Exercise brief ->
Among the records that follow, find the line with "thumb cmc: (1044, 1604)" and the line with "pinky tip: (1095, 1839)". Set down those lines and all lines between them exactly, without adding anything.

(Items listed in a dataset)

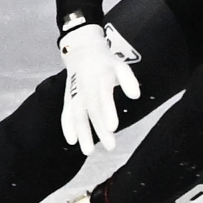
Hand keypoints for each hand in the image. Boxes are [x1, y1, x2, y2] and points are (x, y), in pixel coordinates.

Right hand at [59, 23, 140, 154]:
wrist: (81, 51)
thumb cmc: (105, 62)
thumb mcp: (120, 65)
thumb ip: (128, 80)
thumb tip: (136, 96)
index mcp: (101, 76)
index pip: (104, 95)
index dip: (108, 111)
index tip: (113, 127)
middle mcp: (86, 85)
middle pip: (92, 109)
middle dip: (99, 129)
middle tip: (110, 146)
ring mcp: (75, 92)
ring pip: (77, 114)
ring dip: (82, 132)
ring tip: (88, 151)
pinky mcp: (68, 98)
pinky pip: (66, 113)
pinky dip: (67, 126)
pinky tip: (72, 140)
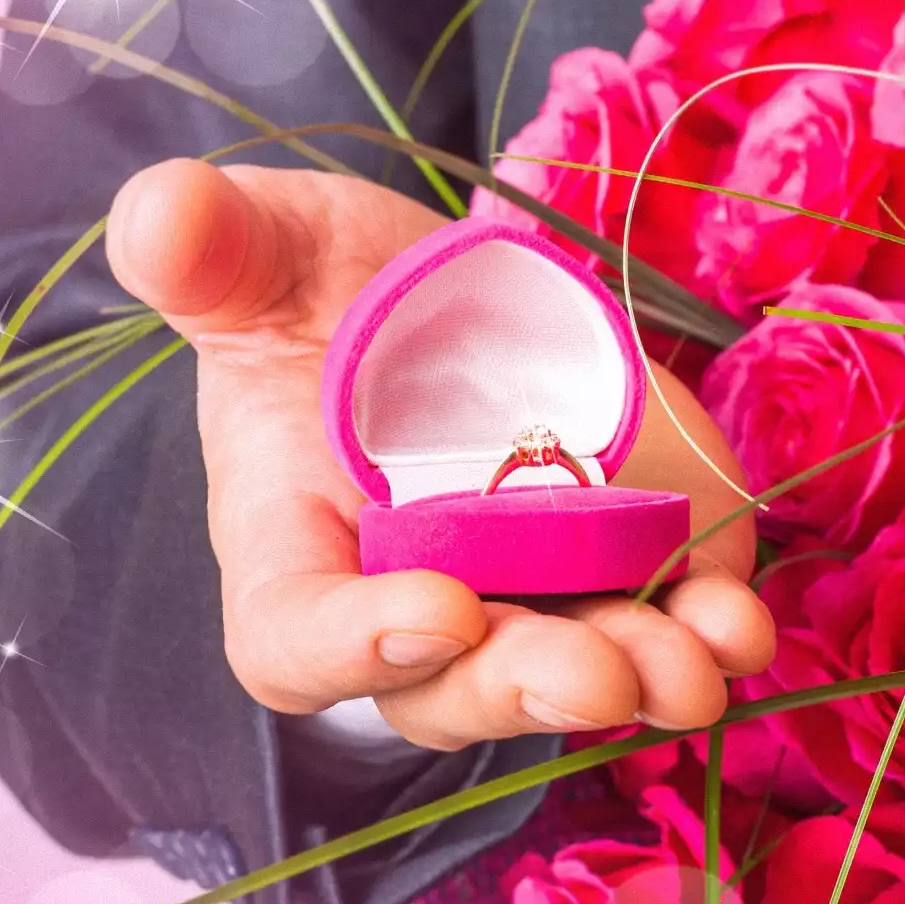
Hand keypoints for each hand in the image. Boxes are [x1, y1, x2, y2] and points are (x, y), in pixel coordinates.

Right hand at [106, 160, 769, 749]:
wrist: (456, 299)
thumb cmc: (335, 292)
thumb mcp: (274, 252)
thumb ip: (216, 253)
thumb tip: (162, 214)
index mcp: (296, 542)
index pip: (295, 637)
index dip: (354, 646)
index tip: (435, 609)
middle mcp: (413, 601)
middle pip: (454, 689)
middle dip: (525, 685)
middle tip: (593, 672)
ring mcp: (529, 597)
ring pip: (572, 678)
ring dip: (642, 680)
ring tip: (696, 664)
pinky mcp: (626, 568)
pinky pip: (668, 626)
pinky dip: (710, 630)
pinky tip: (742, 619)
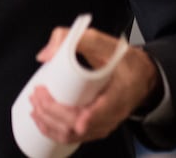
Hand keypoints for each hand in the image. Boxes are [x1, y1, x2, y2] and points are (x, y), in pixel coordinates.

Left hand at [28, 25, 161, 144]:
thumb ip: (73, 38)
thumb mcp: (102, 42)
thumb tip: (46, 54)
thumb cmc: (122, 60)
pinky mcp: (95, 128)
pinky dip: (53, 131)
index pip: (107, 110)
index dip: (90, 117)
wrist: (139, 76)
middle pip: (81, 124)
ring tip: (35, 105)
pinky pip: (73, 137)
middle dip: (54, 112)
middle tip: (38, 94)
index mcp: (121, 91)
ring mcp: (103, 123)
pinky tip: (41, 120)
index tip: (77, 118)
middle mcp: (114, 113)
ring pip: (74, 134)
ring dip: (50, 122)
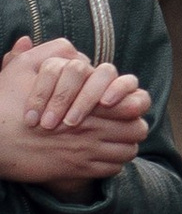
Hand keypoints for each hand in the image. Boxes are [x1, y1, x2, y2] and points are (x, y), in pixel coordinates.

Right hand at [0, 34, 150, 185]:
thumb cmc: (5, 104)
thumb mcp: (21, 69)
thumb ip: (40, 54)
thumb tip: (42, 43)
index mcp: (87, 100)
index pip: (133, 103)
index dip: (134, 104)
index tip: (125, 105)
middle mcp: (92, 127)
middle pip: (137, 129)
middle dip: (134, 126)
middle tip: (127, 124)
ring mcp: (87, 150)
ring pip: (128, 151)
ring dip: (126, 145)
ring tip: (118, 141)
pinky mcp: (79, 169)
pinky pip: (113, 169)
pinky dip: (114, 164)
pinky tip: (105, 157)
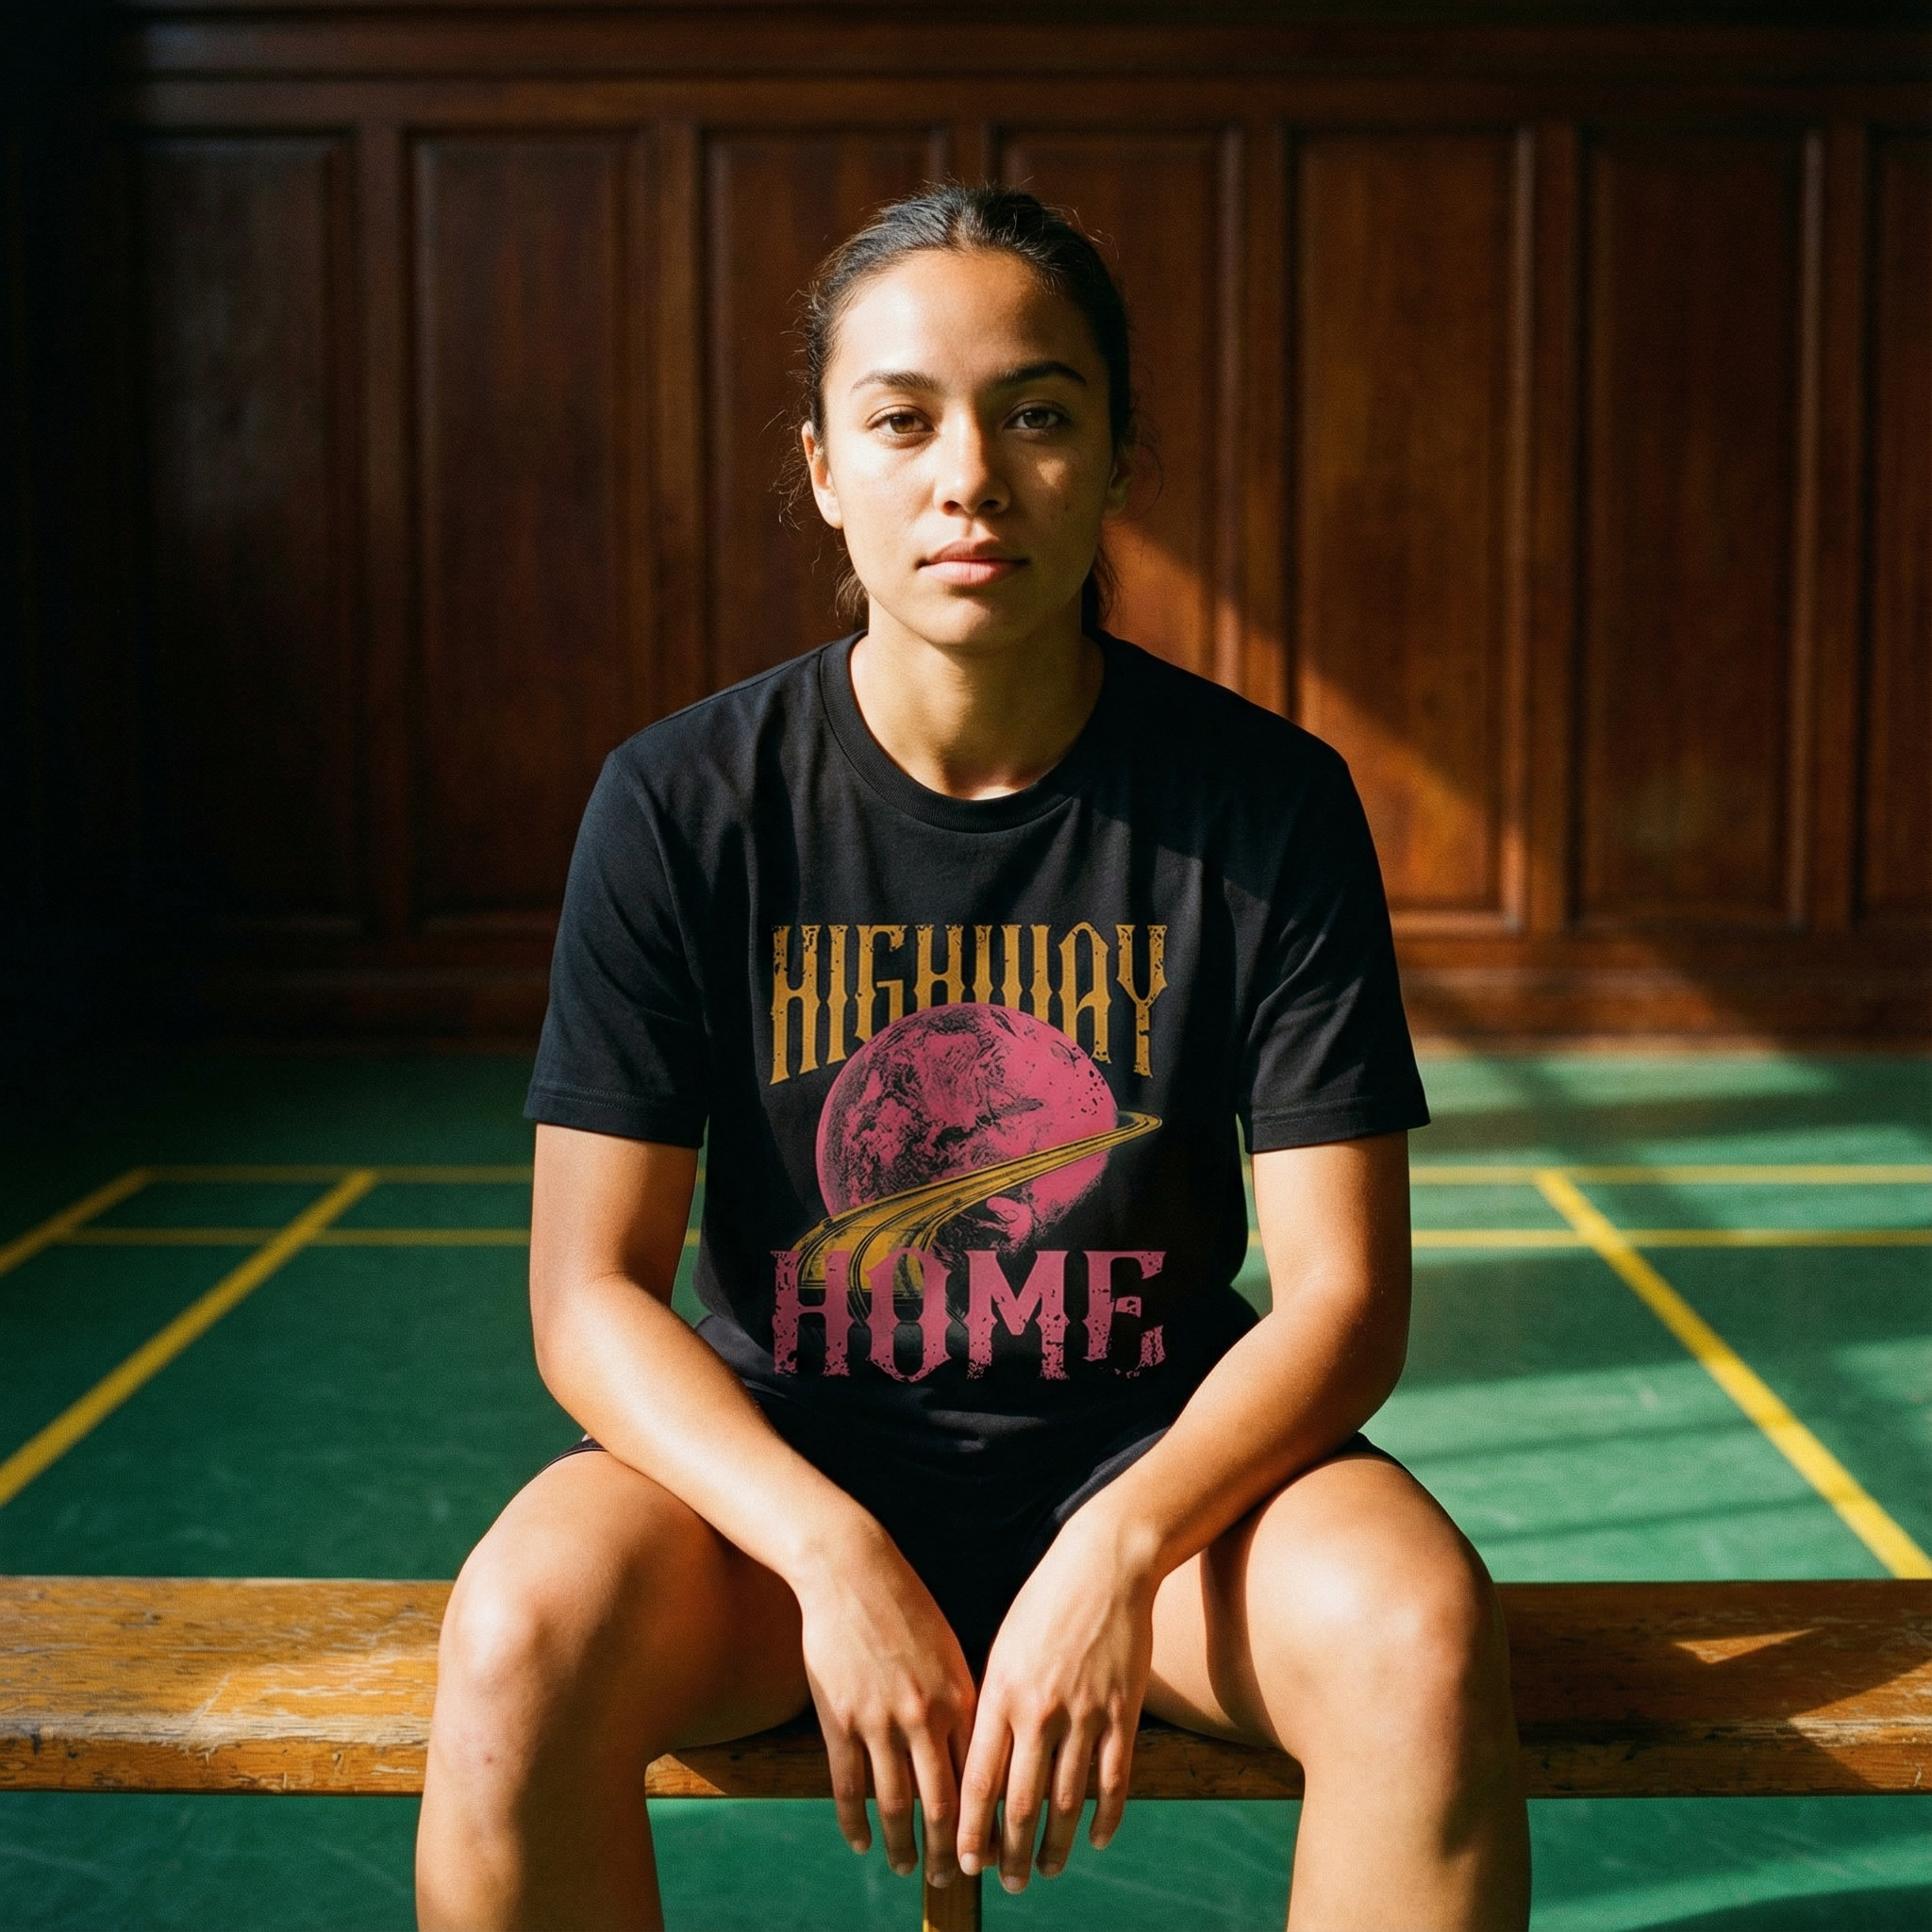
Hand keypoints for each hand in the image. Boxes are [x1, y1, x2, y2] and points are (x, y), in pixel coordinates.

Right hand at [795, 1520, 977, 1889]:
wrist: (851, 1569)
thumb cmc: (905, 1604)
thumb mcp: (948, 1648)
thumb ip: (961, 1699)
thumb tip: (977, 1748)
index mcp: (959, 1697)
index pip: (979, 1778)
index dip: (983, 1823)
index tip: (989, 1853)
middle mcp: (924, 1716)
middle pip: (941, 1804)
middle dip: (948, 1851)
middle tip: (950, 1880)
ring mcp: (879, 1720)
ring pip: (895, 1804)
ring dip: (902, 1846)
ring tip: (905, 1868)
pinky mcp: (839, 1719)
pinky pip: (849, 1786)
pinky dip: (855, 1822)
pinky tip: (862, 1841)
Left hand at [957, 1505, 1155, 1891]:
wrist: (1103, 1565)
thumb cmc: (1044, 1604)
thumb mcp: (1003, 1648)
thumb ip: (992, 1705)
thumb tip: (976, 1762)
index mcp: (1000, 1693)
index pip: (978, 1780)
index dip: (970, 1829)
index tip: (965, 1862)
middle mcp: (1040, 1710)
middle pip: (1021, 1802)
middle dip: (1011, 1852)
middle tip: (1008, 1884)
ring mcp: (1084, 1713)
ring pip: (1066, 1801)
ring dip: (1054, 1845)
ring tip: (1045, 1869)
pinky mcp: (1123, 1712)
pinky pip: (1113, 1780)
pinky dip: (1104, 1817)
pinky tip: (1095, 1839)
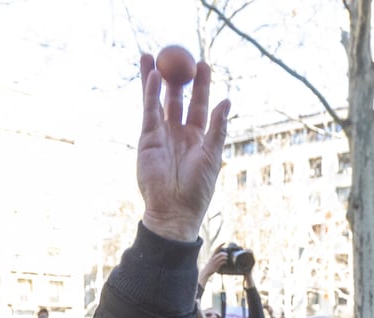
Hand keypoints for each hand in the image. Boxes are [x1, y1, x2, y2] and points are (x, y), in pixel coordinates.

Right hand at [136, 53, 230, 242]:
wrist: (174, 209)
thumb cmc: (198, 188)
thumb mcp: (212, 155)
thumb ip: (218, 127)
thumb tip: (227, 100)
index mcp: (198, 137)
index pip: (199, 104)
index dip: (201, 84)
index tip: (203, 64)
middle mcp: (179, 133)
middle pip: (176, 98)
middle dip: (176, 76)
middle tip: (179, 53)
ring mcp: (161, 134)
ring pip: (158, 100)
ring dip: (155, 78)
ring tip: (153, 55)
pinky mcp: (147, 138)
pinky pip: (148, 110)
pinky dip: (148, 92)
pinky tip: (150, 74)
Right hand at [199, 247, 229, 282]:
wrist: (206, 271)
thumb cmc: (210, 265)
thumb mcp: (212, 260)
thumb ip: (217, 257)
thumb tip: (224, 256)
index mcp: (212, 255)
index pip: (216, 248)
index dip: (221, 245)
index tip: (225, 242)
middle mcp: (213, 258)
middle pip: (219, 253)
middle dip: (224, 253)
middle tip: (227, 254)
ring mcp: (215, 262)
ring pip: (221, 258)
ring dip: (225, 258)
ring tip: (227, 258)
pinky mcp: (216, 266)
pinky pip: (221, 263)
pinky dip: (224, 262)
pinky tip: (225, 262)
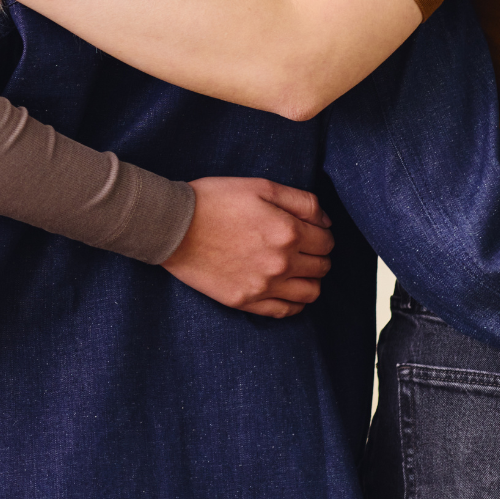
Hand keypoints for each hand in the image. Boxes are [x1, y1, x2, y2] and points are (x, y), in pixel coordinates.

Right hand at [163, 177, 332, 317]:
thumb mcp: (260, 187)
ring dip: (311, 280)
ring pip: (310, 293)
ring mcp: (263, 286)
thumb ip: (302, 201)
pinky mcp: (245, 301)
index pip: (327, 241)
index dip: (322, 234)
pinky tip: (286, 290)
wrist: (172, 226)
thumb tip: (326, 221)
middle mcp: (281, 263)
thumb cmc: (213, 201)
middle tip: (304, 248)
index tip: (310, 231)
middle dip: (318, 256)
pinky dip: (294, 303)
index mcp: (288, 232)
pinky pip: (284, 312)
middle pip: (322, 267)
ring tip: (297, 270)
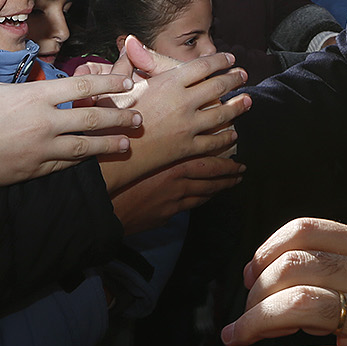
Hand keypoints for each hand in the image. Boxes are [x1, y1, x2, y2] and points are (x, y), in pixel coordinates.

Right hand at [0, 14, 143, 231]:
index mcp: (32, 97)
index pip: (83, 87)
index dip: (109, 83)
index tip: (127, 82)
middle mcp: (42, 125)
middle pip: (93, 119)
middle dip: (120, 116)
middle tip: (140, 116)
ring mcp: (38, 151)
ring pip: (84, 148)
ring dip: (108, 143)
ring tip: (127, 142)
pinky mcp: (29, 172)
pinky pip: (63, 165)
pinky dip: (81, 161)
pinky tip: (90, 160)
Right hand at [94, 36, 248, 188]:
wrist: (113, 154)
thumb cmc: (114, 117)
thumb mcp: (121, 85)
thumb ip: (132, 61)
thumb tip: (131, 40)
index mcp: (169, 83)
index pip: (202, 66)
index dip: (219, 60)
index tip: (230, 57)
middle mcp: (183, 102)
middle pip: (217, 86)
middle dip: (233, 78)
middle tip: (243, 74)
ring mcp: (188, 126)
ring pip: (221, 114)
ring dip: (238, 106)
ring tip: (248, 100)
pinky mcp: (188, 148)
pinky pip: (213, 141)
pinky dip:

Worked solution ->
thumb cmc: (1044, 1604)
thumb mcp: (1003, 1648)
thumb ip: (992, 1705)
thumb tip: (976, 1762)
index mcp: (1000, 1693)
index pip: (978, 1780)
index dip: (970, 1829)
index tip: (965, 1862)
middle mcp: (1040, 1710)
middle pip: (1021, 1802)
middle dip: (1011, 1852)
middle tip: (1008, 1884)
ring mcp: (1084, 1713)
ring pip: (1066, 1801)
ring dip: (1054, 1845)
ring tip: (1045, 1869)
pinky mcp: (1123, 1712)
pinky pip: (1113, 1780)
pinky dip: (1104, 1817)
pinky tip: (1095, 1839)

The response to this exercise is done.